(PROVIDED INFORMATION):
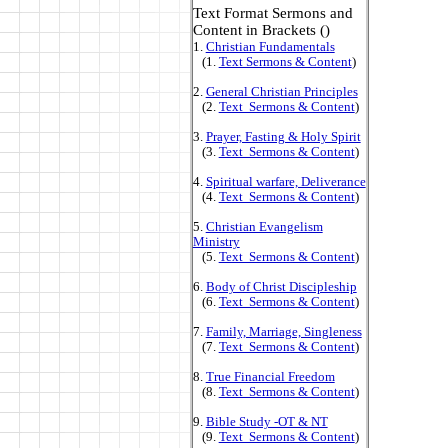
Text Format Sermons and
Content in Brackets ()
1.
Christian Fundamentals
(1.
Text Sermons & Content
)
2.
General Christian Principles
(2.
Text Sermons & Content
)
3.
Prayer, Fasting & Holy Spirit
(3.
Text Sermons & Content
)
4.
Spiritual warfare, Deliverance
(4.
Text Sermons & Content
)
5.
Christian Evangelism
Ministry
(5.
Text Sermons & Content
)
6.
Body of Christ Discipleship
(6.
Text Sermons & Content
)
7.
Family, Marriage, Singleness
(7.
Text Sermons & Content
)
8.
True Financial Freedom
(8.
Text Sermons & Content
)
9.
Bible Study -OT & NT
(9.
Text Sermons & Content
)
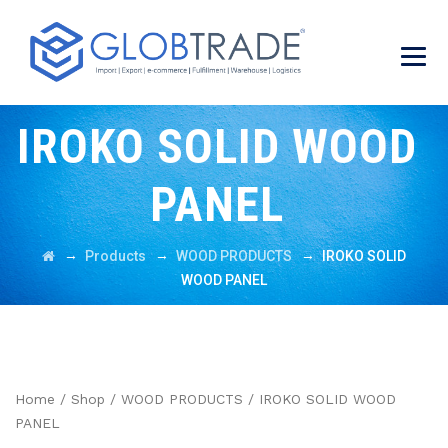
IROKO SOLID WOOD
PANEL
→
→
→
Products
WOOD PRODUCTS
IROKO SOLID
WOOD PANEL
Home
/
Shop
/
WOOD PRODUCTS
/ IROKO SOLID WOOD
PANEL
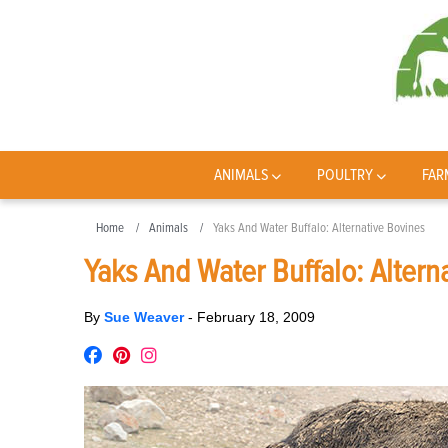
ANIMALS
POULTRY
FAR
Home
Animals
Yaks And Water Buffalo: Alternative Bovines
Yaks And Water Buffalo: Altern
By
Sue Weaver
-
February 18, 2009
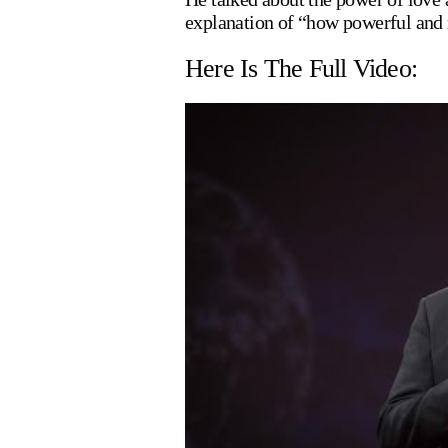
explanation of “how powerful and 
Here Is The Full Video:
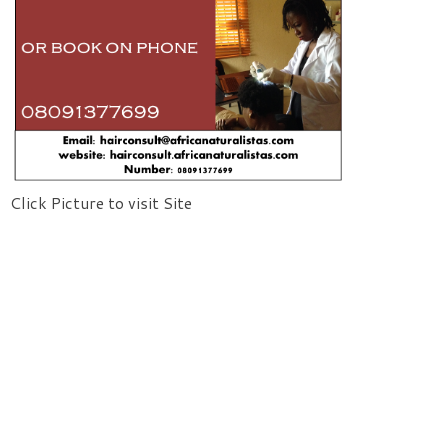
Click Picture to visit Site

(TASK REQUIREMENTS): Taking the material above as a whole, how many of its lines contain "Buffalo"? The reply should be that number alone.

(ANSWER): 2